> **EXERCISE AIM**: How many lines in the records contain the string "your"? Case counts, so reply with the number alone.

> **Text data extracted from pages**:
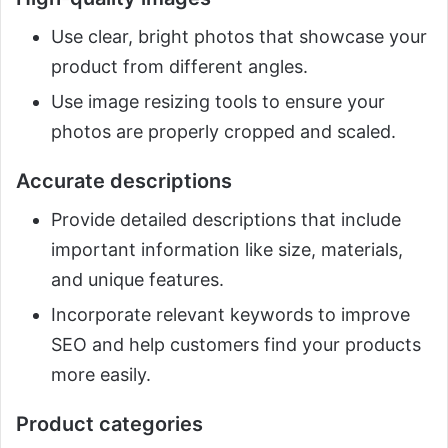
Use clear, bright photos that showcase your
product from different angles.
Use image resizing tools to ensure your
photos are properly cropped and scaled.
Accurate descriptions
Provide detailed descriptions that include
important information like size, materials,
and unique features.
Incorporate relevant keywords to improve
SEO and help customers find your products
more easily.
Product categories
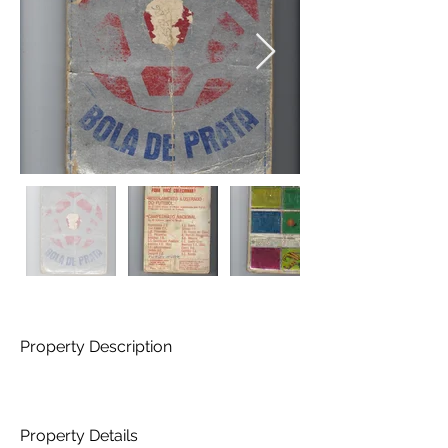
Property Description
Property Details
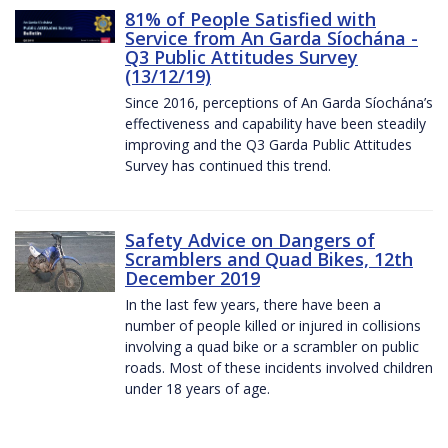
81% of People Satisfied with
Service from An Garda Síochána -
Q3 Public Attitudes Survey
(13/12/19)
Since 2016, perceptions of An Garda Síochána’s
effectiveness and capability have been steadily
improving and the Q3 Garda Public Attitudes
Survey has continued this trend.
Safety Advice on Dangers of
Scramblers and Quad Bikes, 12th
December 2019
In the last few years, there have been a
number of people killed or injured in collisions
involving a quad bike or a scrambler on public
roads. Most of these incidents involved children
under 18 years of age.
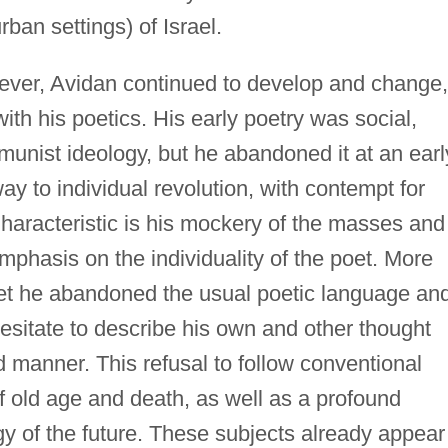
rban settings) of Israel.
wever, Avidan continued to develop and change,
ith his poetics. His early poetry was social,
munist ideology, but he abandoned it at an earl
ay to individual revolution, with contempt for
haracteristic is his mockery of the masses and
phasis on the individuality of the poet. More
et he abandoned the usual poetic language an
esitate to describe his own and other thought
 manner. This refusal to follow conventional
 of old age and death, as well as a profound
gy of the future. These subjects already appear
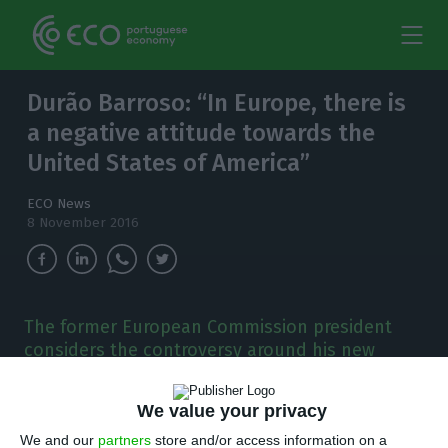
Durão Barroso: “In Europe, there is
a negative attitude towards the
United States of America”
ECO News
8 November 2016
The former European Commission president
considers the controversy around his new
position as non-executive chairman at
Goldman Sachs arises from a “negative
We value your privacy
attitude” towards the USA.
We and our
partners
store and/or access information on a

> **THE COMPLETED TASK**: 4